# how to install ubuntu direct from install menu rather than first run it thru live cd



## arunks (Aug 28, 2006)

hey any body tell me is there any way that i can install ubuntu 6.06 direct from the menu that is presented when i insert live kum install cd in cdrom..

i mean in usual way it first starts and loads ubuntu with cd only and then on the desktop there is a icon "install"

on clicking that icon installation starts..

but i dont wanna go to that desktop as my computer hanged many times during that.

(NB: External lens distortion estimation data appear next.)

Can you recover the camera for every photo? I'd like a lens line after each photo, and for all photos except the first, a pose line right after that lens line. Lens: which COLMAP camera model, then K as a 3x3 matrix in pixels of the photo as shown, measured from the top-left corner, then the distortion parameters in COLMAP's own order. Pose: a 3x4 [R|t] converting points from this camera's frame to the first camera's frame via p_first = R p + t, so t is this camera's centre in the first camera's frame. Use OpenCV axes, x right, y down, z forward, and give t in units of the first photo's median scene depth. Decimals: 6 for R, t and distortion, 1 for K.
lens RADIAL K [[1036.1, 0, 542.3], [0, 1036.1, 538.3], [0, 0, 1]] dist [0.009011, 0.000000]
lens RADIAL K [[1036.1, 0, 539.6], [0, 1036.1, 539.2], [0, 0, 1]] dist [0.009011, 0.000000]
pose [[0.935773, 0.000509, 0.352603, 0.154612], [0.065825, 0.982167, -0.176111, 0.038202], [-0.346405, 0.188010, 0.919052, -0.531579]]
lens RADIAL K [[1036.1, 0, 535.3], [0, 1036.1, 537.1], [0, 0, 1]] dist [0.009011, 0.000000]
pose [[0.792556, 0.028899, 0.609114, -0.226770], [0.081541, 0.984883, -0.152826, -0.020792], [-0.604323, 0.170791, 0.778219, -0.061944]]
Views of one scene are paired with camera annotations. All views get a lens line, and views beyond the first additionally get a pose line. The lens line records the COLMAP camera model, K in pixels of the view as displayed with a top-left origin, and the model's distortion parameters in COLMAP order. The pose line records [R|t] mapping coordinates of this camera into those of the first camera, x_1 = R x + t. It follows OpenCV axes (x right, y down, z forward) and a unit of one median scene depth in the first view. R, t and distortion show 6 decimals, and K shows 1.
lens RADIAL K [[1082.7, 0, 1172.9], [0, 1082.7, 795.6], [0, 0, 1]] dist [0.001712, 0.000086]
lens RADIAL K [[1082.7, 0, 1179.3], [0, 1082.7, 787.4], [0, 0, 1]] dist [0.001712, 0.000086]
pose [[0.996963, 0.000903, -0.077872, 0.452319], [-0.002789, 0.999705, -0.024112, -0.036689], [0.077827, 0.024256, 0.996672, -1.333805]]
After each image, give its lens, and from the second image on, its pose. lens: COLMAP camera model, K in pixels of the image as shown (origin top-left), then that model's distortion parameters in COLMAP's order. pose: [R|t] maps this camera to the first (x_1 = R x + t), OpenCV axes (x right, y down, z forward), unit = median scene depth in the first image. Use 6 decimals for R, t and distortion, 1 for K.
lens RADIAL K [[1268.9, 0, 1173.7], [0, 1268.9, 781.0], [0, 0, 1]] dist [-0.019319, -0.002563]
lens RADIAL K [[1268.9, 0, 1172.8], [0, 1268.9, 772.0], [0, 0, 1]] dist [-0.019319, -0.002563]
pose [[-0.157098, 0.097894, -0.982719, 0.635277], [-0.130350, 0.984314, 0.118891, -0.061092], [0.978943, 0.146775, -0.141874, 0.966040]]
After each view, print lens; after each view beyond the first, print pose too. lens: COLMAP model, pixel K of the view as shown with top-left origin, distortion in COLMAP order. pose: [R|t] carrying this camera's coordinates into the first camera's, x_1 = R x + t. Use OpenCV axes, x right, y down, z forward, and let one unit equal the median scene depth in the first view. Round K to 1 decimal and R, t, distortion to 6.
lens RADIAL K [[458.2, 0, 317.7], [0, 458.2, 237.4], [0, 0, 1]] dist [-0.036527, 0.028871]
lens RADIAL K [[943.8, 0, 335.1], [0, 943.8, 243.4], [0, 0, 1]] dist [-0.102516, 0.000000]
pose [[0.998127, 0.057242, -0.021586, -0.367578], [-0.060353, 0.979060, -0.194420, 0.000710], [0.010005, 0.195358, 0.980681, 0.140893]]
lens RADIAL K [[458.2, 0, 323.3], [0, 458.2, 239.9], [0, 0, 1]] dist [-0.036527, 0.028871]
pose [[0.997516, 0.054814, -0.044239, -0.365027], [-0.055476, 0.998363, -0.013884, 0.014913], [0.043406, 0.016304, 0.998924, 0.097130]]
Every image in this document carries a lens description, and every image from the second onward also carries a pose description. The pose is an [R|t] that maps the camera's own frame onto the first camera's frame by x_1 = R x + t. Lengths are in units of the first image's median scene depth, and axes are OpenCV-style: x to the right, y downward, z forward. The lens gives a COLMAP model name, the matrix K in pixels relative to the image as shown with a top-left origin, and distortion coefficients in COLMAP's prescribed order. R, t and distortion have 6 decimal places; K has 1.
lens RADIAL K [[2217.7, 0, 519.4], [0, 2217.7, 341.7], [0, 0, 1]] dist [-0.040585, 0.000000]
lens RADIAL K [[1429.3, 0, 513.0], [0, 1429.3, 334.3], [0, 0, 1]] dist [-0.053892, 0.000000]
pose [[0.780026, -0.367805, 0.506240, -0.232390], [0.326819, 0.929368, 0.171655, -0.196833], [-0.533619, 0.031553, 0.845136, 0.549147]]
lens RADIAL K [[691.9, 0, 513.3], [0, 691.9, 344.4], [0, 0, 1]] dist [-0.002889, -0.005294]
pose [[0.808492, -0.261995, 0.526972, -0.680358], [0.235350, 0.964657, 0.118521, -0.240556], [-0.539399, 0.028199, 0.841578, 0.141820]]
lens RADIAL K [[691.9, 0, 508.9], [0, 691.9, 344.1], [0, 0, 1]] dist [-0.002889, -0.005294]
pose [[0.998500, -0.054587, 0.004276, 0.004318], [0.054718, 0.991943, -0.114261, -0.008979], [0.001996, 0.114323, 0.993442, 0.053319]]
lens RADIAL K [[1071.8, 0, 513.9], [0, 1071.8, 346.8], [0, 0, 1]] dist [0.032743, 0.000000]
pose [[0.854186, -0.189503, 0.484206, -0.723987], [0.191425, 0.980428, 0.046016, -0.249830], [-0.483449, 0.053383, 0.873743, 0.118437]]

SO i wanna install like fedora core 5 starts installation just from the install menu provided in start when we enter its bootable cd..

so guys help me fast plz


----------



## gary4gar (Aug 28, 2006)

for this u need a Alternate install CD
*ftp.wayne.edu/linux_distributions/ubuntu/6.06/


----------



## arunks (Aug 28, 2006)

hey guys tell me is this correct solution


----------



## JGuru (Aug 28, 2006)

@Desmataks,  You need to understand the point that Ubuntu 6.06 comes with Live CD
 & Install CD wrapped into one. So first it boots as a Live CD & after that you can
 click on the 'Install' icon on the desktop to start the Installation. The previous releases
 of Ubuntu came with a separate CD for Install & Live CD. Now ,from Ubuntu 6.06
 it comes with Live CD & Install CD (this saves the Ubuntu team money!!).
 You can order a Ubuntu DVD from Amazon.com from here
 You can install directly from the DVD. I think that's what you want.
 So get the Ubuntu DVD or download the 'Alternate CD' ISO image, from the link
 @Gary has provided.


----------



## arunks (Aug 28, 2006)

ok thanx jguru ...
__________
can u tell me why my pc hangs there and also it has resolution of 640x480 ehy is it so and it doesn't provide option to change resolution other than that during installtion from live cd


----------



## JGuru (Aug 28, 2006)

@Desmataks, to solve your PC hangs problem. Boot Ubuntu in 'Safe Graphics Mode',
 I think the options are available for VGA by pressing the F4 key.
 Since the Monitor you are  using is not a SamSung, or ViewSonic or a well-known
 brand, but a local-one, the Ubuntu monitor driver is not compatible with your Monitor.
 So you get the erratic display setting '640x480'. I use a SamSung 17' CRT, which
 Ubuntu correctly sets the screen resolution at '1280x1024'.


----------



## plsoft (Aug 30, 2006)

@Jguru-Facing the same prob as desmataks. It runs fine as a live cd but when i try to install it, the process hangs on step 5 i.e. preparing partition. I tried it with my frens pc which has AMD  3000+ with Gigabyte K8N51GMF mobo but the same prob persists. I have checked the disk for checksum error but it doesn't show any error. I have tried the suggestion u made for Desmataks but in vain.

My config:
Intel 2 ghz
256 mb ram
80 gb hdd
Asus P4v533-mx
LG L1515S LCD monitor.


----------



## gary4gar (Aug 31, 2006)

^^^^
man the desktop cd from ubuntu is buggy. me to tried to install it many times but failed!. just install thorugh alternate install cd


----------



## plsoft (Aug 31, 2006)

Solved the prob . I just created a disk partition of 10 gb, earlier my disk was not free. After that i tried to install ubuntu n it installed fine. However i still can't understand why it can't continue n just create a new partition in my earlier case. Nways the installation was quite slow.


----------



## QwertyManiac (Aug 31, 2006)

Good thing you did it .. 

Were you going in manual or auto partition ?


----------



## plsoft (Aug 31, 2006)

I went for the manual partition


----------